TASK REQUIREMENTS: Work out how many lines in the material below hold "mean", then give only that number.

DATASET SECTION:
....
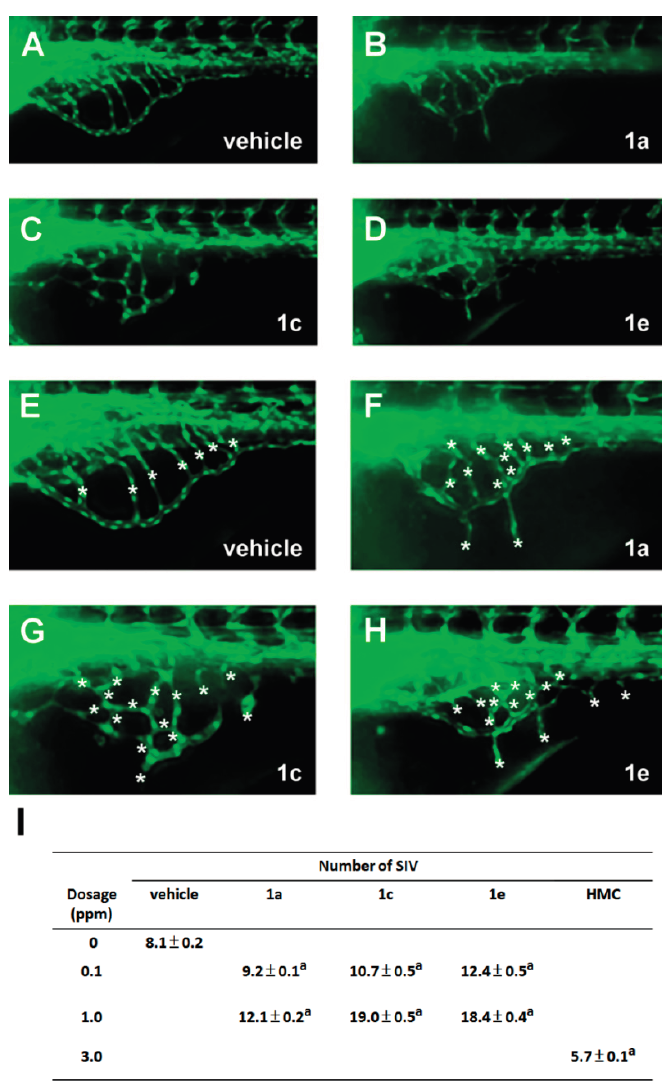
Figure 4. Chalcone derivatives caused pro-angiogenic effect on the zebrafish transgenic line Tg( fli1:egfp ). ( A – D ) Representative images of fluorescent SIV basket of embryos treated with water containing 0.12% DMSO (vehicle) or chalcones derivatives (in 0.12% DMSO) via exposure method II. The fluorescent vessels of embryos were observed at 72 hpf; ( E – H ) Enlarged SIV regions in ( A – E ). The number of SIV was defined as the sum of the number of vessel within the SIV plus the number of angiogenic outgrowth sprouts (marked by asters); ( I ) Data are the mean ± S.D. of twenty embryos from three independent experiments ( n = 60 in each group). A t -test with 0.05 of significance level, carried out by JMP statistical software (version 4.02), was used to assess the difference in the number of SIV between two groups. The result reported the number of SIV for all experiment groups are significantly different from vehicle group ( a : p <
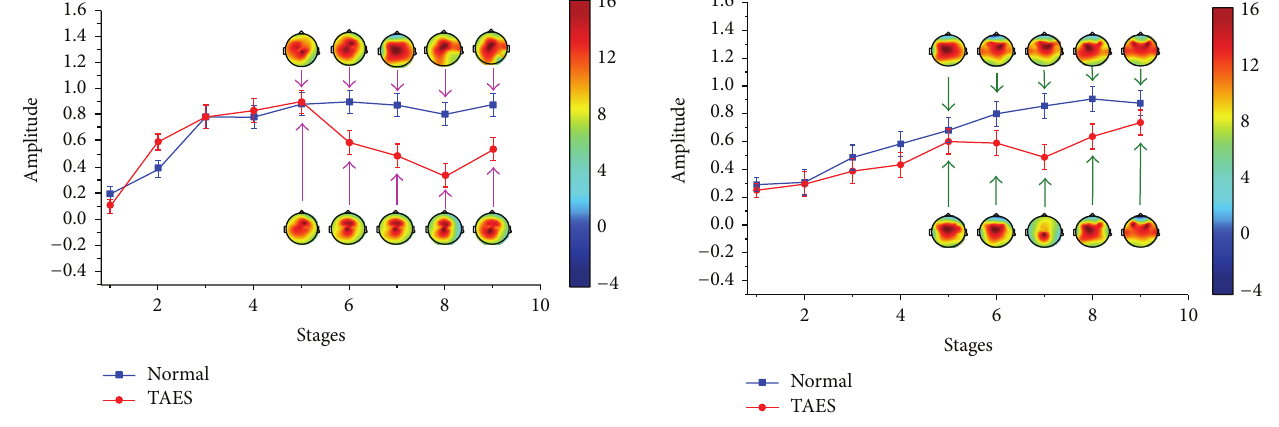
Figure 5: Relative power spectrum (mean ± S.D.) of 𝜃 subband for 9 stages of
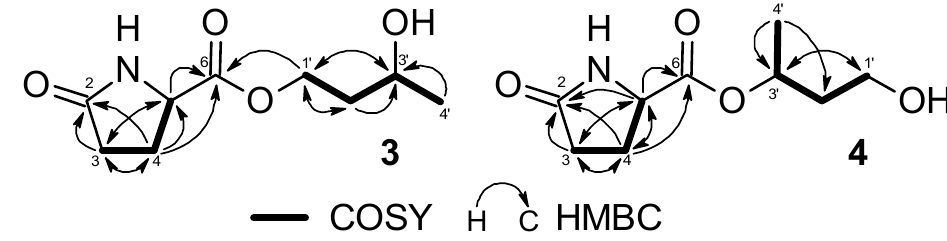
Figure 3. HMBC and COSY correlations of 3 and 4.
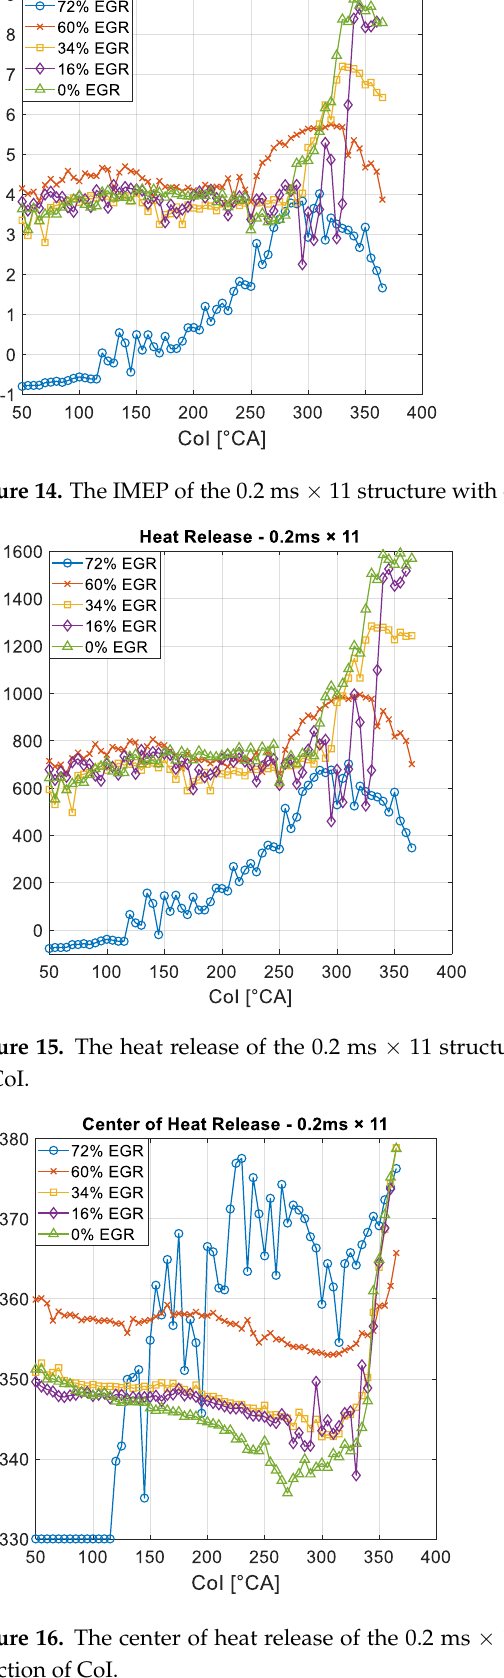
Figure 17. The pressure gradient maxima of the 0.2 ms × 11 structure with different EGR rates in the function of CoI.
....
RESULT FOR THIS TASK: 2